Googley Metadata

We can all agree that search engines like Google have really defined the way that we search for information on the internet. So the question is, why aren't we using Google to search for our geologic datasets? Do we have to do all that formal, structured metadata? What the hell is CSW anyways?

As an experiment, I built a new site: metadata.usgin.org. This site is buit with Node.js, a really cool way to build a web server by running server-side javascript code. Its so easy. Here's my code. So what does it do?

It acts as a proxy server. You ask it for http://metadata.usgin.org/record/a386a4ba-e892-11e0-9e4a-0024e880c1d2, and it reads that file identifier out and issues a CSW GetRecordByID request to a CSW server. The response to that CSW request is an XML document, and nobody (including Google) really cares about that, so the server formats the record as a very simple HTML page.

So, for any record in our CSW catalog, you can make the request to metadata.usgin.org and it will show you something nicer than XML. But still, if you want XML, you can tack ?f=xml onto the end of the URL and you'll get your XML. You can get JSON too: ?f=json.

But what we're really experimenting with here are Google search results.

For starters, the Node.js application automatically generates a sitemap.xml file for all the metadata records in the CSW catalog. Sitemaps help search-engine robots know what URLs on your site should be indexed. Right now, building the sitemap.xml file is a tightly-coupled process requiring that you're using an ESRI Geoportal to provide a CSW service. When a search-engine crawler bot goes to http://metadata.usgin.org/sitemap.xml (don't go there! you don't want to look at it!), Node.js queries the Geoportal database to find all the metadata file identifiers that are out there, and then automatically generates the sitemap.xml file from that information.

Maybe more interestingly, this is an opportunity to experiment with microdata, which is basically some additional information to plug into your HTML pages that helps search engine robots understand better what your page is about. To some extent, the microdata on your page can influence the way that your search results appear in Google. Because this environment gives me really tight and simple control over the HTML content, it is an ideal way to play with microdata and learn how it influences search results.

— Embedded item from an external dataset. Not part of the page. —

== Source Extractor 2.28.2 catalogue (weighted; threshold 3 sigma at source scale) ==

What is the end-game? Well for starters, I would like to be able to search the metadata catalog by going to google.com and searching for things like "site:metadata.usgin.org arizona thermal springs", or "site:metadata.usgin.org long valley caldera". Later, we may be able to implement a Custom Search Engine, or maybe even find out if we can use Google to provide structured responses to search queries...

Comments

vision for data and service search

srichardAzgs's picture

Where I'd really like to see this go is the ability to use the commercial search engines (google, yahoo, bing, etc...) to index metadata that we (as data providers) expose using standard metadata formats and present search results in such a way that a search client can find and access data from within a user's application. The search client wouldn't be any more complicated that the standard file open dialogs (with a search box) currently presented by standard GUI interfaces-- maybe with an option to access a map-based interface for geospatial data.

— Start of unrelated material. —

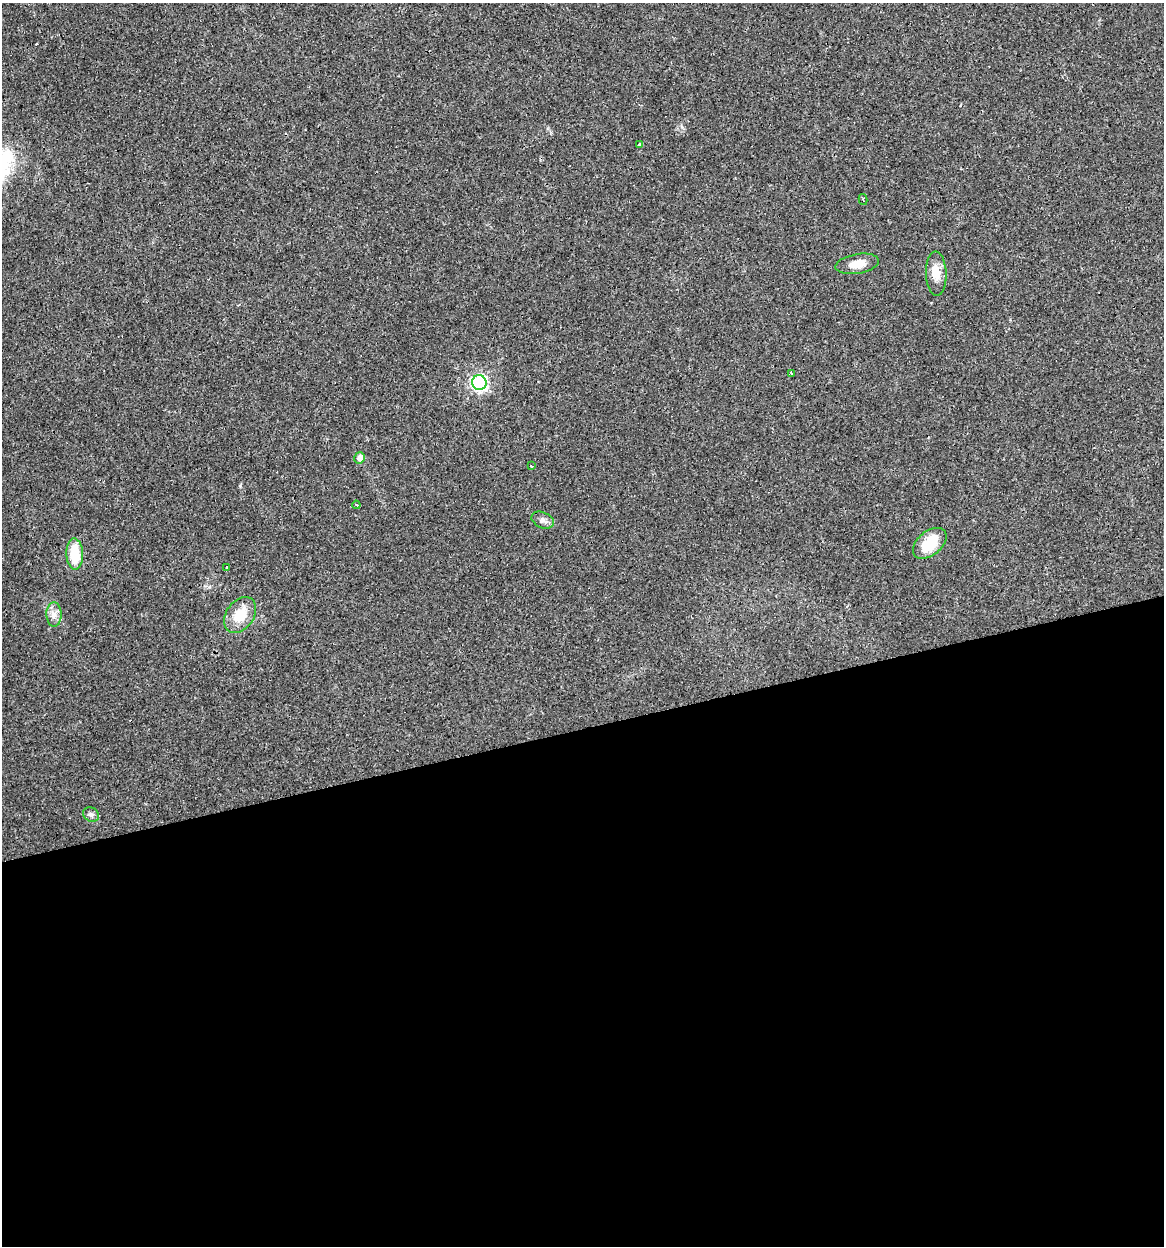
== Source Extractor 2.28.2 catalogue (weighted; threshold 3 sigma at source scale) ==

The idea is that from within a web application like USGS the national map , or ArcGIS online, ESRIs ArcMap, MS Excel, ModFlow, GOCAD, or whatever data analysis or map browsing program you're using, you can search for data (pick your search engine --like OpenSearch enables...), get results, look at descriptions of what you found to pick the one you need, and 'get' it. Bingo, you have a new worksheet in your workbook or layer in your map layout.

To do this the search result has to return machine actionable links that client software can parse. The links need to include sufficient information that the client can pick the link that accesses a service it knows how to use and get data in a format it can use. There are a variety of specs out there for smarter links (Web Linking RFC-5988, XLink, ESIP service cast, OGC OWS context documents, ISO19115 CI_OnlineResource, atom:link...), we just need some convergence on what properties need to be associated with a link to make it machine actionable...

Here's a proposal for the properties of interest, based on the specs mentioned above...

href

the link URL-this is what the client will actually ‘get’

title

free text to label link in GUI

type

MIME type of response. Specifies encoding and optionally the native software application environment

rel

URI from IANA rel vocabulary for consistency with IETF5988. Semantics of link from global vocabulary for interoperability. Semantics in this context means calculatable (see discussion in Coyle, 2010 p. 19).

purpose

analogous to ISO19115 CI_OnlineFunctionCode. Controlled vocabulary—tells client why they’d use this link. Purpose property provides mechanism for more granular, application specific indication of link semantics.

protocol

ftp, http, …. Default is http if attribute not specified

serviceType

URI that identifies a service protocol and version (one attribute or two?). This specifies protocols for network layers above http/ftp etc. Should be a URI that can dereference to some kind of service specification document.

outputscheme

profile for content of message retrieve by href URL; URI for xml schema or JSON scheme, other description of data structure and content? Need conventions, clear definition. Clients look at this to pick the link that will get a representation they can use. This is the information scheme in the layers on top of the MIME type encoding; note that the same output scheme might be encoded using different MIME types, so the two are somewhat orthogonal. MIME types have been conflating this property with the lower level encoding (.vnd, +xml … stuff).